[MATERIAL SHOWN Boundary: Start]

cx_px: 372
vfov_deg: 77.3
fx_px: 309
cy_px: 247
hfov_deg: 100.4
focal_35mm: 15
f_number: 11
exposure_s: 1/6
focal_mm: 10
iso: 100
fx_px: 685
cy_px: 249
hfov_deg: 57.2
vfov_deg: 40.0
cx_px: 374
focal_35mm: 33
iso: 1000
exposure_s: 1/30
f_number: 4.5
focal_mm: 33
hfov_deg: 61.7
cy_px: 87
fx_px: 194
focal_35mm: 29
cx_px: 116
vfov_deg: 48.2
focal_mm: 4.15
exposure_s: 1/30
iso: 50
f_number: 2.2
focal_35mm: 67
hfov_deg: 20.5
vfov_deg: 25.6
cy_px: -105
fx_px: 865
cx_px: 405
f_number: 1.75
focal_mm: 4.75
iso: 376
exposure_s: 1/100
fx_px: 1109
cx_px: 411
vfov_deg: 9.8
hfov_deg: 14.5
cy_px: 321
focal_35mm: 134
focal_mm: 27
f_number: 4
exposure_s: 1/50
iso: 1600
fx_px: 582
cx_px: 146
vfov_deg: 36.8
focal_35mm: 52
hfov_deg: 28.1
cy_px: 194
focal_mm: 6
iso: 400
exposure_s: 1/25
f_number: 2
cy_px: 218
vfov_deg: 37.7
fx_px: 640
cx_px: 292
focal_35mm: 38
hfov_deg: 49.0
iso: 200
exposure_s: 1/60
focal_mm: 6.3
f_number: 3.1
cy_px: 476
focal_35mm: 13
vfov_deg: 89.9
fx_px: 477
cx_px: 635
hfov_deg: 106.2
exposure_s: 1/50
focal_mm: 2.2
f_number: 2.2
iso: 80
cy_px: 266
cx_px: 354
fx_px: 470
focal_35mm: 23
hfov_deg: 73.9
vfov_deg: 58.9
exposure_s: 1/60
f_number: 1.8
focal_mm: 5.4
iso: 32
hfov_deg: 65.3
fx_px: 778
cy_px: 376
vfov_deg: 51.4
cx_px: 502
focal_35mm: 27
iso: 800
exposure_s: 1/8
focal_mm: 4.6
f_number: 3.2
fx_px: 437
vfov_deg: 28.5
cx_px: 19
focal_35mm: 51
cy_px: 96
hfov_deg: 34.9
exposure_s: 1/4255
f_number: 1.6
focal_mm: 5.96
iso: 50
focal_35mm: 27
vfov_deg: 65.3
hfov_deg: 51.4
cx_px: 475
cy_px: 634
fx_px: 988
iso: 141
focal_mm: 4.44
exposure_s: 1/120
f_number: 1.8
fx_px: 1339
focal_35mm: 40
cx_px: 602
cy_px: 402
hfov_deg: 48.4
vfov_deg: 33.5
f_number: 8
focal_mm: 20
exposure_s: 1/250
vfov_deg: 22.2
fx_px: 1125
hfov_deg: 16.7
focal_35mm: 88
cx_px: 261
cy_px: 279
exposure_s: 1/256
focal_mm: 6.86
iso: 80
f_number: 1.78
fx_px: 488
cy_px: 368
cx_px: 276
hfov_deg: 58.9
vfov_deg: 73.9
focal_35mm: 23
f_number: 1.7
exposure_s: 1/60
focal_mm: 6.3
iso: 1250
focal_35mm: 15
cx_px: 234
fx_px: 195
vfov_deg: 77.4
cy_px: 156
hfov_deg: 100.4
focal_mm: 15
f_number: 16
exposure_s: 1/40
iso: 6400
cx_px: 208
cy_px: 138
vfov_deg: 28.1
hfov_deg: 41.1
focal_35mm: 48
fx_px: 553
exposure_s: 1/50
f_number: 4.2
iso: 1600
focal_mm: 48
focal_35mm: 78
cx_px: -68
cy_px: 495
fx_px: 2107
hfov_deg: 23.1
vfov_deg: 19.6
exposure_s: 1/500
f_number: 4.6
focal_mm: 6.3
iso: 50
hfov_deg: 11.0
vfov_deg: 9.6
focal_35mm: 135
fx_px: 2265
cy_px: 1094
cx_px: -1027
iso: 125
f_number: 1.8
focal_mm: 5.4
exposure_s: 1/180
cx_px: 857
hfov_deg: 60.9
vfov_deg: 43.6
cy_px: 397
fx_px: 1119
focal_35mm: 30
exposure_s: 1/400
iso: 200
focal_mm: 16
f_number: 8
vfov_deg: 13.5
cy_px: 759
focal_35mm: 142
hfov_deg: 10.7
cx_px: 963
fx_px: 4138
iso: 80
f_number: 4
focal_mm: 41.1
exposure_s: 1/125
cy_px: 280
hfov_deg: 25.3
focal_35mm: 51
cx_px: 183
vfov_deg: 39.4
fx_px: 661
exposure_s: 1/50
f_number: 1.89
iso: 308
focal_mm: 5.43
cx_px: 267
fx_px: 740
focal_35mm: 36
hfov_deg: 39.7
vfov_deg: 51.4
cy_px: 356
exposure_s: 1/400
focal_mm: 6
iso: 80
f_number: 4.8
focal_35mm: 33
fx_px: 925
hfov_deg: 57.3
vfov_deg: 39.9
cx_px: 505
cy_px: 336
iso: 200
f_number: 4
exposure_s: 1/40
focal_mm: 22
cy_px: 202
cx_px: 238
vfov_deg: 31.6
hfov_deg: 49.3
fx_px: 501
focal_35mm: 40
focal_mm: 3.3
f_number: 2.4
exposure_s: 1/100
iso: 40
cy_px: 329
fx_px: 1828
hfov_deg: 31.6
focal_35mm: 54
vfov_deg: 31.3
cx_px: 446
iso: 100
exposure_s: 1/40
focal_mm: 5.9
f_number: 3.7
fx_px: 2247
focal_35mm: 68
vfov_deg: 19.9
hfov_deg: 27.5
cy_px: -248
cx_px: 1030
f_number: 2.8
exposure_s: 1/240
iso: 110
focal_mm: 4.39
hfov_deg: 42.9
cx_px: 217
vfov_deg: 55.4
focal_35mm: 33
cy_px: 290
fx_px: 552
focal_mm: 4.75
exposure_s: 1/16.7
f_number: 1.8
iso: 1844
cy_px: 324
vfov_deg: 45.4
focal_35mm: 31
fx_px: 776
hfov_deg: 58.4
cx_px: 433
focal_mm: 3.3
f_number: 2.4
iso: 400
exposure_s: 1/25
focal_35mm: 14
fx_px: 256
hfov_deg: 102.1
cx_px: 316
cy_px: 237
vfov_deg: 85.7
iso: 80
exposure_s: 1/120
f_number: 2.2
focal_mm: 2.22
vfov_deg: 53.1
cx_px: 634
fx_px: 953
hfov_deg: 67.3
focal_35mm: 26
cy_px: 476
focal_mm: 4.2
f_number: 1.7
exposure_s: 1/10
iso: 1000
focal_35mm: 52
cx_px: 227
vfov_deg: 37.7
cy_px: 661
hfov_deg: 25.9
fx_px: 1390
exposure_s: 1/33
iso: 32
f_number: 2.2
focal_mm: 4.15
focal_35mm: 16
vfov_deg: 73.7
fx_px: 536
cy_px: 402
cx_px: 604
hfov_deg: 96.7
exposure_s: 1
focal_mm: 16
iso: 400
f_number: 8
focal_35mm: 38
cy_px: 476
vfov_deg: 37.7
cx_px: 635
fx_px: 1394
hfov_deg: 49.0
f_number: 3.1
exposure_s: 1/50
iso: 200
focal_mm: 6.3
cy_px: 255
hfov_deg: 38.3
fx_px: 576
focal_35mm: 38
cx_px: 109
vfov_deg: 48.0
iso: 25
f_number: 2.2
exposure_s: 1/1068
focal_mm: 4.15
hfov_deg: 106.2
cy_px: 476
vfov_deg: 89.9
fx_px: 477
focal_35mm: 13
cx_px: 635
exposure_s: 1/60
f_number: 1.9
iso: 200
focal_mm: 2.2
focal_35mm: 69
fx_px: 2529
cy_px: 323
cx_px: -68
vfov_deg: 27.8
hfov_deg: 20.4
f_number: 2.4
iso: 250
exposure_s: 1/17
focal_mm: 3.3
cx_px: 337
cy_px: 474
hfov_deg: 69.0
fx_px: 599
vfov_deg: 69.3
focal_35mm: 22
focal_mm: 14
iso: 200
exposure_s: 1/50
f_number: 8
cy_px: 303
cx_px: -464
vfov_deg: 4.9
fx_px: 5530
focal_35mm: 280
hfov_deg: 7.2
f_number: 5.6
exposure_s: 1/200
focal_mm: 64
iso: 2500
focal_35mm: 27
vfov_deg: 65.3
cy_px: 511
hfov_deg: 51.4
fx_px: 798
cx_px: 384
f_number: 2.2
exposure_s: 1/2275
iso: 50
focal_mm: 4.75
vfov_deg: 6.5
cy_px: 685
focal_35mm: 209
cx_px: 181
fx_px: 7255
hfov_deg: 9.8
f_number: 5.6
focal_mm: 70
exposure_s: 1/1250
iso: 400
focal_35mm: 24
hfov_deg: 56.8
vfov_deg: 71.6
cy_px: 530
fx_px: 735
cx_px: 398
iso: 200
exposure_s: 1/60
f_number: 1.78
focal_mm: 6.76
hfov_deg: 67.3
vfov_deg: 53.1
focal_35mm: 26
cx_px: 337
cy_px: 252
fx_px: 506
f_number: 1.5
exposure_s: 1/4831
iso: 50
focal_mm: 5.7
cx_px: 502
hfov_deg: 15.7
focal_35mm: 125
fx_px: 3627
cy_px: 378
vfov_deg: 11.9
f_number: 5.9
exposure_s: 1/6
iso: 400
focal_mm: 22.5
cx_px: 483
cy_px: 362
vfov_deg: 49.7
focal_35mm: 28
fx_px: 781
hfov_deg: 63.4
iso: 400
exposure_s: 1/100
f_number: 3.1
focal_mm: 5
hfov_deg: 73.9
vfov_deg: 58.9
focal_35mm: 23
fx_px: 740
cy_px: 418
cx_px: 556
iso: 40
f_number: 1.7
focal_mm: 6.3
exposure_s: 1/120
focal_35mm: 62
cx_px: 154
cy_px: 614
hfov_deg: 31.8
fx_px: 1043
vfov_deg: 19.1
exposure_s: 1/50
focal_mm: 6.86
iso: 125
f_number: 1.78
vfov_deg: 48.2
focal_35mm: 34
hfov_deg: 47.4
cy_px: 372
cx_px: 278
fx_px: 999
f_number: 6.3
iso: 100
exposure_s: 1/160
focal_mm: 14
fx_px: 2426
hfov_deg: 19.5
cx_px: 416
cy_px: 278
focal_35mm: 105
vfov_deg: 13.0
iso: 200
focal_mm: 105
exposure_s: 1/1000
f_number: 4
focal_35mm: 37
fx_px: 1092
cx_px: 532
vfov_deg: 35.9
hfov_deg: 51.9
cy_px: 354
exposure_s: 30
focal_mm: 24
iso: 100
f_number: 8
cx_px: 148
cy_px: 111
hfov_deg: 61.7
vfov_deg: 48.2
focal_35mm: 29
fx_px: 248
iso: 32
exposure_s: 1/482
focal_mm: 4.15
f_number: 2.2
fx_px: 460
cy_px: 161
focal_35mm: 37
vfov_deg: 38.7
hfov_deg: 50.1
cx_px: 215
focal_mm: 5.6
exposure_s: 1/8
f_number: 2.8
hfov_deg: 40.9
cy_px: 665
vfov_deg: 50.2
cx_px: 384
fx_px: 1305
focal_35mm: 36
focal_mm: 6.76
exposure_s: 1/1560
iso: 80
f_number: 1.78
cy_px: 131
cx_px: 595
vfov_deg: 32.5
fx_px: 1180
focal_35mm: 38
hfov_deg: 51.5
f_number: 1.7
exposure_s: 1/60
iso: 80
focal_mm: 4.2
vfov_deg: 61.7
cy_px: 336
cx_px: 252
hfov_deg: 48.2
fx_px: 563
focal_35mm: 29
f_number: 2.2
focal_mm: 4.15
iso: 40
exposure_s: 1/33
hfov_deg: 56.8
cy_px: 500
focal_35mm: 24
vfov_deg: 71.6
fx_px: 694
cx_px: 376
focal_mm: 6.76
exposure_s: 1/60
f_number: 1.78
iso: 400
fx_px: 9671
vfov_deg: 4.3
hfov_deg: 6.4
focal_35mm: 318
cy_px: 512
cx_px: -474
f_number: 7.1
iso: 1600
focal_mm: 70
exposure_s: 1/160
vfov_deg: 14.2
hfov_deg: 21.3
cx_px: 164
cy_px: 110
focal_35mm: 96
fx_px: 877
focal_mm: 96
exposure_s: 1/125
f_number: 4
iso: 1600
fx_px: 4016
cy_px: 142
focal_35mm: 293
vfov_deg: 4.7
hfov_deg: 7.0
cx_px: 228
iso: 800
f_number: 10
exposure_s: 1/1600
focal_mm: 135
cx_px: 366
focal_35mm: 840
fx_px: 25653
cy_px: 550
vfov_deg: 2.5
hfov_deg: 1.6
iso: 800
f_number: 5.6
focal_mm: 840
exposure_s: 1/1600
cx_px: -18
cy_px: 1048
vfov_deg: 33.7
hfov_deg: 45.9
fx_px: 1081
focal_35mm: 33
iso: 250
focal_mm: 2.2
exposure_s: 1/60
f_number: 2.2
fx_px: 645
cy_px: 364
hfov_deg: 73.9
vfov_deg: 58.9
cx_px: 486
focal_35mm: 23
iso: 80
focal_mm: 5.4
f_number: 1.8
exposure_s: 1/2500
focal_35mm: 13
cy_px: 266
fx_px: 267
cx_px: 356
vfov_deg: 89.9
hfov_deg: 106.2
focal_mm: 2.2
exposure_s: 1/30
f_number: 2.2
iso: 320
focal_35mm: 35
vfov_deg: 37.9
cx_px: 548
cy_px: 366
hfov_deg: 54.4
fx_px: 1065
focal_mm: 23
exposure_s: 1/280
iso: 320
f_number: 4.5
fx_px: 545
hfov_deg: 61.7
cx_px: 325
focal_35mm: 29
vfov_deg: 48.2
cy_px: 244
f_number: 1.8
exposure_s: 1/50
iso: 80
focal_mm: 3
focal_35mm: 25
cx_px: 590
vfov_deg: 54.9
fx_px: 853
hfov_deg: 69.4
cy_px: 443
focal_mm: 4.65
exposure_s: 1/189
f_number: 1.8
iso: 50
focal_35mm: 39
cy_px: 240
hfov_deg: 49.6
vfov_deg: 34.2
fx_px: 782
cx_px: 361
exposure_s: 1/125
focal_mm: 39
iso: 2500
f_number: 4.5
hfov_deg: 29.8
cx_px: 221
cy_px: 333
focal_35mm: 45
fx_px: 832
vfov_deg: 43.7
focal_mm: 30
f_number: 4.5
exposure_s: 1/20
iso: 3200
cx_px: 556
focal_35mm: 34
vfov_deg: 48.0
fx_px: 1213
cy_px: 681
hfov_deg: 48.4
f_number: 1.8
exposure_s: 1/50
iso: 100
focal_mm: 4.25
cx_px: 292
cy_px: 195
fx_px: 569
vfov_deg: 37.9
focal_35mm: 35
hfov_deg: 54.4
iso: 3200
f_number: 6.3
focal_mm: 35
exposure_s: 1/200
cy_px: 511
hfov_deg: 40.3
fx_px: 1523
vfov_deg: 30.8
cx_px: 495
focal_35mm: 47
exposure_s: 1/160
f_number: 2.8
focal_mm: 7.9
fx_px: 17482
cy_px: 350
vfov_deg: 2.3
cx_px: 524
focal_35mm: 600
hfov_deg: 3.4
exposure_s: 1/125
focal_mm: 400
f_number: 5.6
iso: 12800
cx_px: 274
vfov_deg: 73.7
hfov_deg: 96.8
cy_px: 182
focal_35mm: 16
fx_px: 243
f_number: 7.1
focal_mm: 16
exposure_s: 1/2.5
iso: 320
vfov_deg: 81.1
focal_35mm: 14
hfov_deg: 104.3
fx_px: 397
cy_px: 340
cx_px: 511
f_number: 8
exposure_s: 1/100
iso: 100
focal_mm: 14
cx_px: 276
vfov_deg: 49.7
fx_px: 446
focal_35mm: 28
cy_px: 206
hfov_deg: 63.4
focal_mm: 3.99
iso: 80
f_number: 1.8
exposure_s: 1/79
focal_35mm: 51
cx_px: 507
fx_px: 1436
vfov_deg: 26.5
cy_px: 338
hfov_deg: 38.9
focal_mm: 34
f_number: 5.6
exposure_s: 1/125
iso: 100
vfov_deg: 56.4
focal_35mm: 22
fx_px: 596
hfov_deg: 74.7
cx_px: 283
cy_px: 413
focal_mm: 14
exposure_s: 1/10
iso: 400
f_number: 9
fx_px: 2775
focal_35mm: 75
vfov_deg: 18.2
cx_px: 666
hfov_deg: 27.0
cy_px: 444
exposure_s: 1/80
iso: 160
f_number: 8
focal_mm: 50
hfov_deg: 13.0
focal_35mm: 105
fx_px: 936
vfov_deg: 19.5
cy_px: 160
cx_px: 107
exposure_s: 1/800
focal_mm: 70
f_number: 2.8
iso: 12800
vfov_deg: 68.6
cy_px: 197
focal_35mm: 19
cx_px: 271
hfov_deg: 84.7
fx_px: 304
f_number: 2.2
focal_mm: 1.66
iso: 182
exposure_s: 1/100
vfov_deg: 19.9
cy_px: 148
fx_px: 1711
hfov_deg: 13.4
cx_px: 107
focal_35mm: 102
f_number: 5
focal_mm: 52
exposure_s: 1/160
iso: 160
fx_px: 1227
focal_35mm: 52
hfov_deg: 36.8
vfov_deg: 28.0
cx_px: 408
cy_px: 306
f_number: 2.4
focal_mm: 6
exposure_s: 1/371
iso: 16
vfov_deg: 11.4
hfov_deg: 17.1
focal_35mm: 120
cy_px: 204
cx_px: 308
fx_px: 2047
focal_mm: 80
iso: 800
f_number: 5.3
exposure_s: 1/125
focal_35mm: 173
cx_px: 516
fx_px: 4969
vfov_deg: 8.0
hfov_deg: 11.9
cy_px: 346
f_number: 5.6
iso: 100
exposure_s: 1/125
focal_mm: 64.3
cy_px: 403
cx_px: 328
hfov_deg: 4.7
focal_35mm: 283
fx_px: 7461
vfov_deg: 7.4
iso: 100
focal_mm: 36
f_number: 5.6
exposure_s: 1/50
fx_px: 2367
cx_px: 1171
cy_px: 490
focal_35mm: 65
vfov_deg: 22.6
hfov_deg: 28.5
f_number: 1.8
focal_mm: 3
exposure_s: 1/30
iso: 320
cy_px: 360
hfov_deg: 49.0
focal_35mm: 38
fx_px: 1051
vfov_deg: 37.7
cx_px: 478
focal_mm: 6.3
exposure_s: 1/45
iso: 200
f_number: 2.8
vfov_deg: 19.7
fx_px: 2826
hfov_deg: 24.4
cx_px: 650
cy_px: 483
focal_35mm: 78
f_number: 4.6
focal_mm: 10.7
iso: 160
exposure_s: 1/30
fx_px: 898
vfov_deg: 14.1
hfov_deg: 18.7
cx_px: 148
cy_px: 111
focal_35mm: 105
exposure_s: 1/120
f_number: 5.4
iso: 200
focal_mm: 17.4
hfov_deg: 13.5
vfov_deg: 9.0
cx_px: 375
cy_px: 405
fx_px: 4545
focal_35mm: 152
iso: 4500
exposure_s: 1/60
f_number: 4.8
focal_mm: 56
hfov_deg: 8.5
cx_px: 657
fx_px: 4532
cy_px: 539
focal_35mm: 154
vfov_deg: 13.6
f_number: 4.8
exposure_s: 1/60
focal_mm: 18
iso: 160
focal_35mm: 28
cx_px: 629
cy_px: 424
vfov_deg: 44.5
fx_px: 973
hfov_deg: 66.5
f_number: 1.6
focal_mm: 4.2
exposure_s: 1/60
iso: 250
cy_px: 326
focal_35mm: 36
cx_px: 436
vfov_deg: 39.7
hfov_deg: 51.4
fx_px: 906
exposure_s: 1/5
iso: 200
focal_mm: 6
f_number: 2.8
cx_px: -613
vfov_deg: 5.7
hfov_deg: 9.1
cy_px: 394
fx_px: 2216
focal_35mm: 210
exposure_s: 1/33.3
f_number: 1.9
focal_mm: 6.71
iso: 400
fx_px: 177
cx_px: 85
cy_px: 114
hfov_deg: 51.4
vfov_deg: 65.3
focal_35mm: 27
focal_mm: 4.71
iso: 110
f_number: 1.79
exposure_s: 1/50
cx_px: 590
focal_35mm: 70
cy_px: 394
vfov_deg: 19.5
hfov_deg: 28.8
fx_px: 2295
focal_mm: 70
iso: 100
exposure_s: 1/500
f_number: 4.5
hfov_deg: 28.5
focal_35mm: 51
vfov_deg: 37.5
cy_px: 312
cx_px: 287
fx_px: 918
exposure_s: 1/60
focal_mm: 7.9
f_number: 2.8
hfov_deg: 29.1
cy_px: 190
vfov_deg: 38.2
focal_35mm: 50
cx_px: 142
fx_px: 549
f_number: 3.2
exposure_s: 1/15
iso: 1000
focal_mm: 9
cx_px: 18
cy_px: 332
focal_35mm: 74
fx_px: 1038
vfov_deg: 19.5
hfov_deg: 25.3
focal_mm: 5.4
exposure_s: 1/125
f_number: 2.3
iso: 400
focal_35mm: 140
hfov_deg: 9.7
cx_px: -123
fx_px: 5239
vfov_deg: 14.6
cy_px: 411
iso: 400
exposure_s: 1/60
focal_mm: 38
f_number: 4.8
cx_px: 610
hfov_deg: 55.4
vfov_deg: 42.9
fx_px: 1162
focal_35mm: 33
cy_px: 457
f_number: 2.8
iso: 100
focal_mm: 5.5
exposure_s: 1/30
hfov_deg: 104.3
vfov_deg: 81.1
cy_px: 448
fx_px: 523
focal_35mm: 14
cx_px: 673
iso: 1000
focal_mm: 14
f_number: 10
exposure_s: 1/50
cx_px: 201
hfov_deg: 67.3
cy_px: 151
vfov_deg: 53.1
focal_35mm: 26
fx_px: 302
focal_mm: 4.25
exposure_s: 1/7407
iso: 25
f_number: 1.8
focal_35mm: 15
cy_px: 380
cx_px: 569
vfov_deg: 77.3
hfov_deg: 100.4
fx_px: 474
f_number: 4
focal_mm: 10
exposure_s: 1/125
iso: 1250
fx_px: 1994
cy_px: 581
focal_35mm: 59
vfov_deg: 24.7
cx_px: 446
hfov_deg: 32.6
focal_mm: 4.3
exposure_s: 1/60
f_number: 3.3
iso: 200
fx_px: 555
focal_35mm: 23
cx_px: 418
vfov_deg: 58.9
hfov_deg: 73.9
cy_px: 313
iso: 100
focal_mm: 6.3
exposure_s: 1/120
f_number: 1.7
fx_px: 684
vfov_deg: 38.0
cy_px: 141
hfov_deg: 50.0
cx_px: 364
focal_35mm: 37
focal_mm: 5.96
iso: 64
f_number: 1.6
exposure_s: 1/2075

[MATERIAL SHOWN Boundary: End]

WHAT TO PRODUCE: Please reproduce, exactly as they appear above, the lines from the line containing "hfov_deg: 34.9" up to and including the line containing "focal_mm: 20".

ANSWER SPACE:
hfov_deg: 34.9
exposure_s: 1/4255
f_number: 1.6
focal_mm: 5.96
iso: 50
focal_35mm: 27
vfov_deg: 65.3
hfov_deg: 51.4
cx_px: 475
cy_px: 634
fx_px: 988
iso: 141
focal_mm: 4.44
exposure_s: 1/120
f_number: 1.8
fx_px: 1339
focal_35mm: 40
cx_px: 602
cy_px: 402
hfov_deg: 48.4
vfov_deg: 33.5
f_number: 8
focal_mm: 20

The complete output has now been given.